* Collected data *

▬▬▬▬▬▬

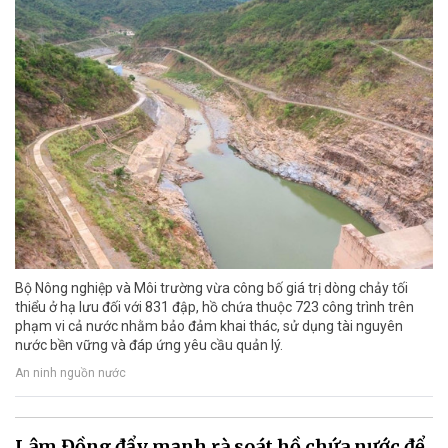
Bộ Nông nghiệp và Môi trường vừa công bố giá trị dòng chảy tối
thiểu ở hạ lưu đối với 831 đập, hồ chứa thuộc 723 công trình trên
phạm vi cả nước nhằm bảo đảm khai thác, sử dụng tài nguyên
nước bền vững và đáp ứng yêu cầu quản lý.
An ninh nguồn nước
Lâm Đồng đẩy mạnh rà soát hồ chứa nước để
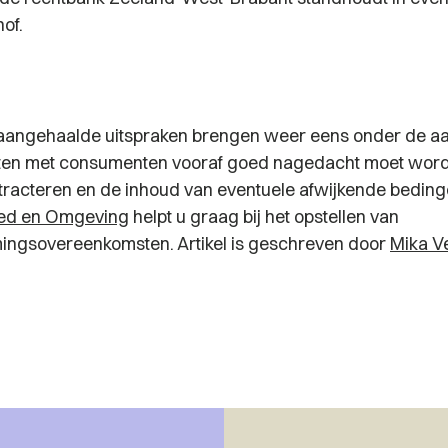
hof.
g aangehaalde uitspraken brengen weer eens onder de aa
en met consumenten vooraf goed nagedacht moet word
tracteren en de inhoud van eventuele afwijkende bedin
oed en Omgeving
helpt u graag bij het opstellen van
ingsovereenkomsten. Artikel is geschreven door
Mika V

▬▬▬▬▬▬

* What to work on *
Copy every line of text from the listing above, keeping each line as it appears, and leave the pictures out.

* Exercise answer *
Bộ Nông nghiệp và Môi trường vừa công bố giá trị dòng chảy tối
thiểu ở hạ lưu đối với 831 đập, hồ chứa thuộc 723 công trình trên
phạm vi cả nước nhằm bảo đảm khai thác, sử dụng tài nguyên
nước bền vững và đáp ứng yêu cầu quản lý.
An ninh nguồn nước
Lâm Đồng đẩy mạnh rà soát hồ chứa nước để
hof.
g aangehaalde uitspraken brengen weer eens onder de aa
en met consumenten vooraf goed nagedacht moet word
tracteren en de inhoud van eventuele afwijkende bedin
oed en Omgeving
helpt u graag bij het opstellen van
ingsovereenkomsten. Artikel is geschreven door
Mika V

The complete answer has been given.